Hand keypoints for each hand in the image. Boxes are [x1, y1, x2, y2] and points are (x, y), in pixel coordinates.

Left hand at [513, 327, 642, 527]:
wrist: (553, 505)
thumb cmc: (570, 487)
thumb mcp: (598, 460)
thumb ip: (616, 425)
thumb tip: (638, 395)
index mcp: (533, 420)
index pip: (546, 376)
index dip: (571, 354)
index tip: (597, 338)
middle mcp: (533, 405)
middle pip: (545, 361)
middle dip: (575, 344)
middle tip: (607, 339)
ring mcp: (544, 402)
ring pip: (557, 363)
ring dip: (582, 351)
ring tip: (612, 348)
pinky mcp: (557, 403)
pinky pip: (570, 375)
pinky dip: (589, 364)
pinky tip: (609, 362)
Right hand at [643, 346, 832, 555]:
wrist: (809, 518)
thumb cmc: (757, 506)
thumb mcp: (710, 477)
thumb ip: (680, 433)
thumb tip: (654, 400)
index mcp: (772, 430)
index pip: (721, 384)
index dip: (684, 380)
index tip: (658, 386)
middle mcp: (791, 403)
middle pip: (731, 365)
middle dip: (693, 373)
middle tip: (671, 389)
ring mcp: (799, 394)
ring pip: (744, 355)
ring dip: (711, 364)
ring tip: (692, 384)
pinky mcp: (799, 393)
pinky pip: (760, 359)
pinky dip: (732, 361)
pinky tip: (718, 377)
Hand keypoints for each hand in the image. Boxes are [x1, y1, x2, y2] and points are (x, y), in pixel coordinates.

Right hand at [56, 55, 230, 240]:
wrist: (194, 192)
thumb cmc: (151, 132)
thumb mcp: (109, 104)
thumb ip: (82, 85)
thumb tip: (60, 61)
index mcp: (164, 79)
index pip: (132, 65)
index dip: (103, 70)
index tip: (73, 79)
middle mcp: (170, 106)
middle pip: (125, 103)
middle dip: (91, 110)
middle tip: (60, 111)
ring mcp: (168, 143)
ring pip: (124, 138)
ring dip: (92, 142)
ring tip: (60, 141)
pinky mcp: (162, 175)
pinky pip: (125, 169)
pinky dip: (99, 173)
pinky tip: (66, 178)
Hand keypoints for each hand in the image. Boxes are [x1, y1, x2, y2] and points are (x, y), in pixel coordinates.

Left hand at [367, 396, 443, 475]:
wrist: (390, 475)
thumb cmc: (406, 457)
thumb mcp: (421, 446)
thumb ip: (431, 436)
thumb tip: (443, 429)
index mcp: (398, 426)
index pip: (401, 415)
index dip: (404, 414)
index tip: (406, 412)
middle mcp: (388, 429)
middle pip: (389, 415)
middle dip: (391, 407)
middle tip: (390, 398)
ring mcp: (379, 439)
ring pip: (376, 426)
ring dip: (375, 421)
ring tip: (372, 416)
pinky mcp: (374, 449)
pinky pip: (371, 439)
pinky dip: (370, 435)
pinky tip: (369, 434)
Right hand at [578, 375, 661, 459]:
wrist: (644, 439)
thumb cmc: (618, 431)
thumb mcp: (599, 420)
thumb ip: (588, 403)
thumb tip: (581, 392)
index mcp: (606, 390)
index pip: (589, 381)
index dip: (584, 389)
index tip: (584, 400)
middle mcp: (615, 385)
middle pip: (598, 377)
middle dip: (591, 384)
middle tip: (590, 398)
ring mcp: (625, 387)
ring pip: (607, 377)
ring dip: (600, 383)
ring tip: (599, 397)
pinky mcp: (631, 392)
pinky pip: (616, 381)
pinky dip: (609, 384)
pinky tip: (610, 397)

Problem to solve – The required output is the exact sequence of lines from the one containing "index mcp: (606, 390)" through the end of the listing, both endpoints included.

Reply to the exercise –
index mcp: (606, 390)
index pip: (589, 381)
index dip: (584, 389)
index tip: (584, 400)
middle mcp: (615, 385)
middle pip: (598, 377)
middle dip: (591, 384)
middle tip: (590, 398)
ring mcp: (625, 387)
ring pip: (607, 377)
ring dip: (600, 383)
ring tip: (599, 397)
pinky mcp: (631, 392)
pinky pip: (616, 381)
pinky dip: (609, 384)
pinky tip: (610, 397)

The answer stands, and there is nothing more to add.